Gifts of Grace

By grace

Making Waves

Today's earthquake in Japan, and in particular the aerial footage of the tsunami rushing ashore, drew me to my sit-spot despite the cold, grey day. I needed to contemplate, not just think, not just feel, both at once, and neither.

I remember when I first read about tectonic plates as a teenager, how mysterious and important they seemed. I walked the beach trying to imagine the ground shifting beneath me. Really, I could not. I could try, but my mind could not go there.

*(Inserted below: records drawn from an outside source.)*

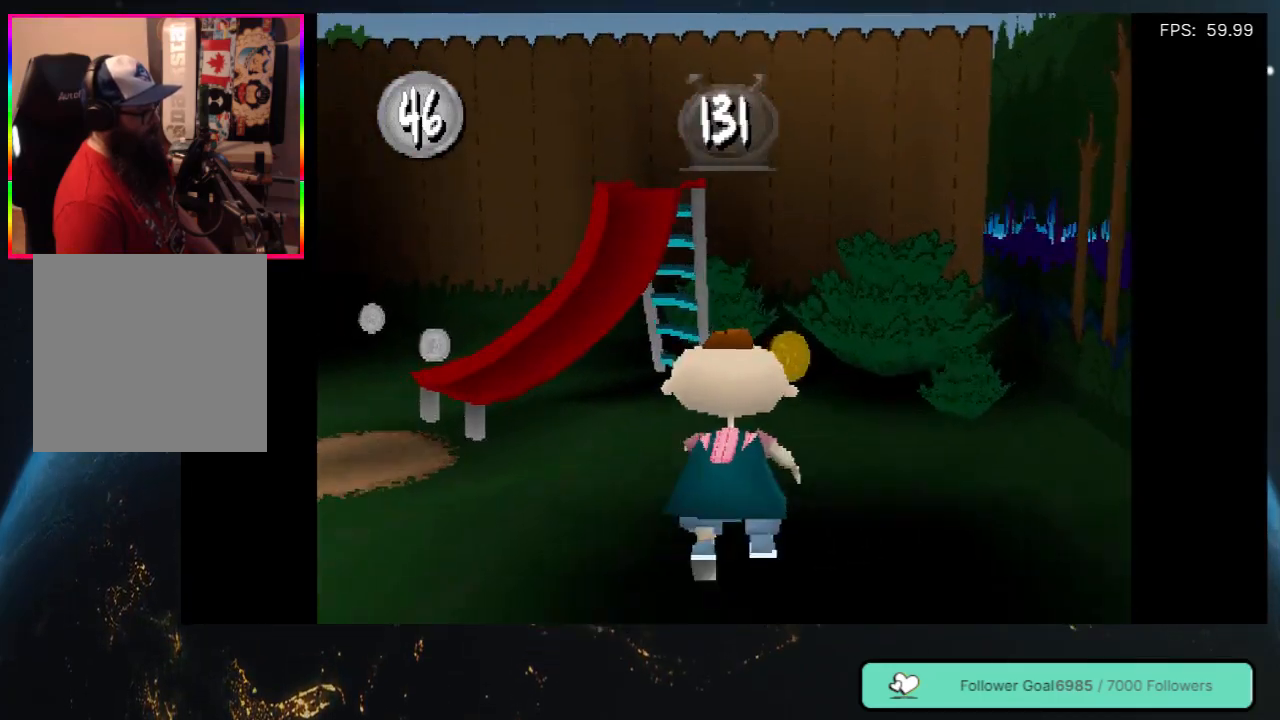
{"buttons": ["DPAD_UP"], "left_stick": "center", "right_stick": "center", "events": [[100, "DPAD_RIGHT", "up"]]}
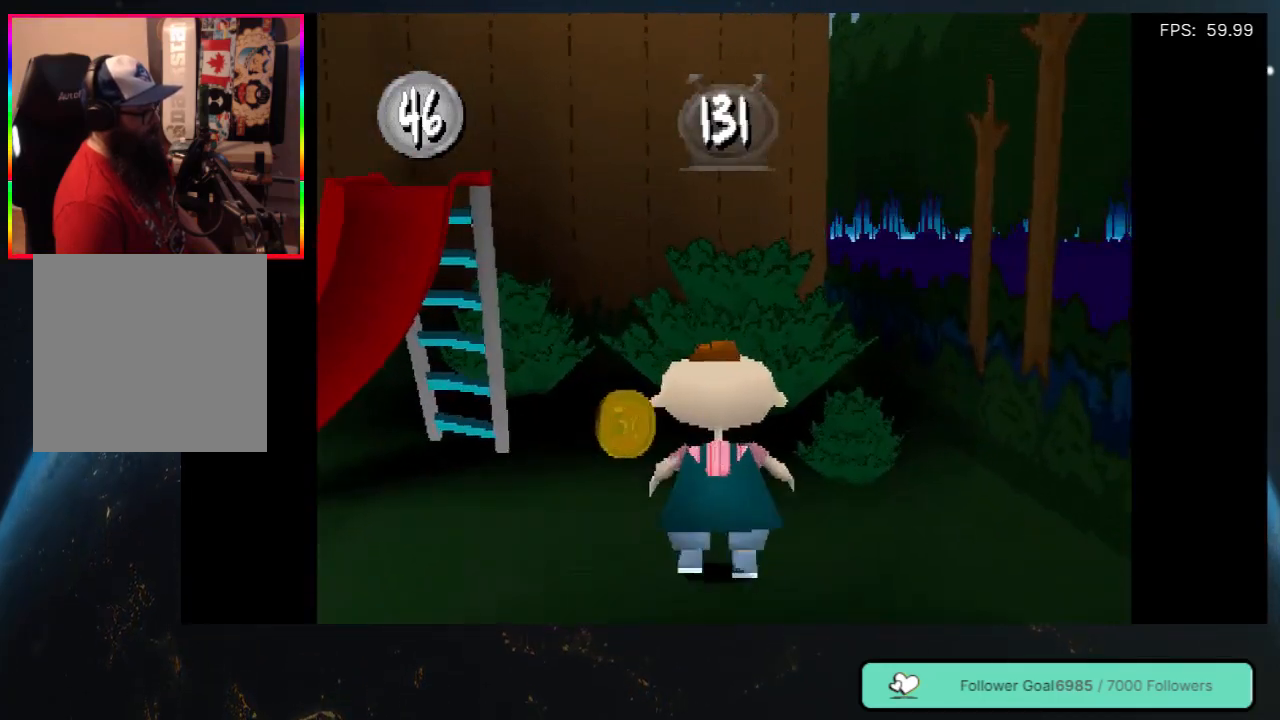
{"buttons": ["DPAD_DOWN", "DPAD_LEFT"], "left_stick": "center", "right_stick": "center", "events": [[150, "DPAD_LEFT", "down"], [183, "DPAD_UP", "up"], [300, "DPAD_DOWN", "down"]]}
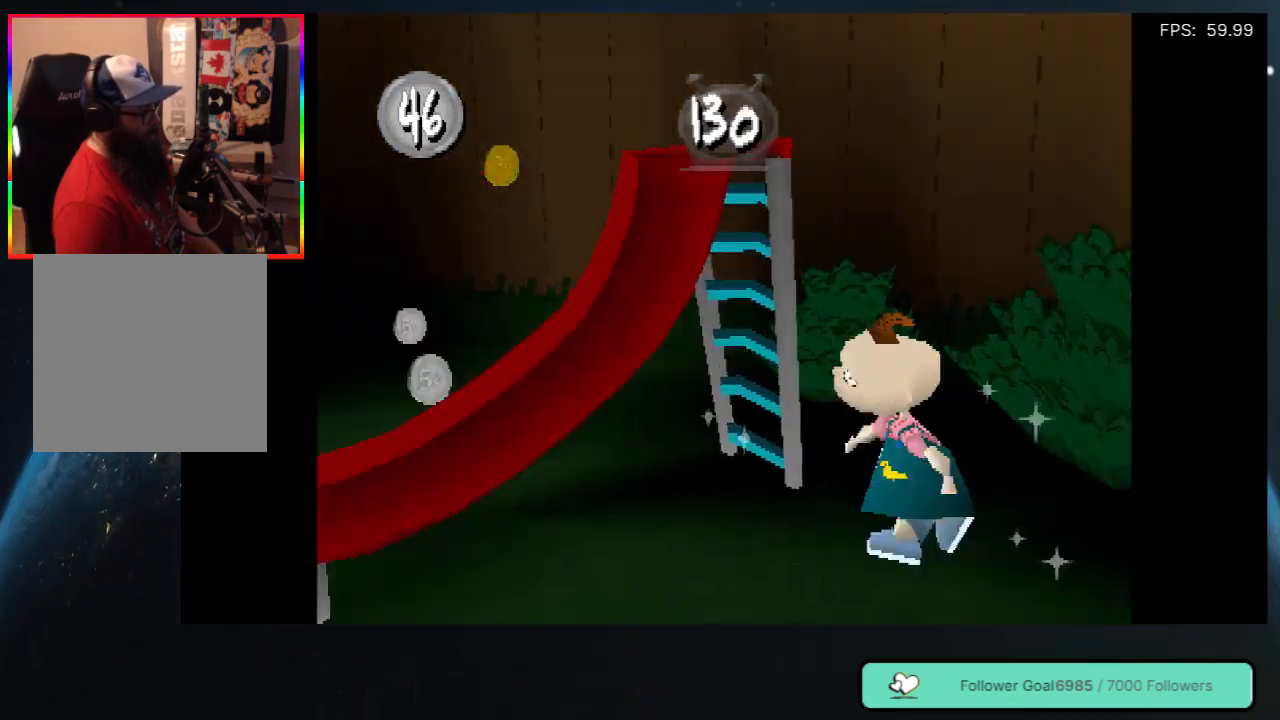
{"buttons": ["DPAD_LEFT"], "left_stick": "center", "right_stick": "center", "events": [[500, "DPAD_DOWN", "up"]]}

Watching the waves I felt how this body of water is connected to all the oceans of the world. It is in this same water that bodies break, buildings drown, cars float. Now, as I watch these waves, type these words our world is awash, shocked, fearful, tearful.

We say our hearts go out, we say our thoughts are there in Christchurch, in Tokyo. New Zealand blippers write of their experiences in ways that touch the heart more than any news report, more than any charitable donation. What is this doing to us? What does the Twitter feed, the Facebook frenzy do to us when real people tell us what it's like for them to be in Cairo or Benghazzi? And what, really, do we think is happening on our planet?

Until quite recently I was deeply sceptical about all this 2012 'end of time' stuff. I preferred to simply observe the different ways this is presented - all doom and gloom, the end of life as we know it, or the coming of a new age. It was the latter that raised the hackles of my scepticism, I'm allergic to almost everything 'New Age.'

But I do wonder. I know that each disaster, each crisis makes me a little kinder - to myself and to the people around me. I know that I cry for people who I'll never meet and that each tear opens my heart a little more. I know that I am grateful when people share their stories, their sorrows, joys and confusions. And I have come to feel that perhaps there is a meaningful change afoot on our planet, that everything we do, think and feel IS part of that and that Joy's Compass IS our guide.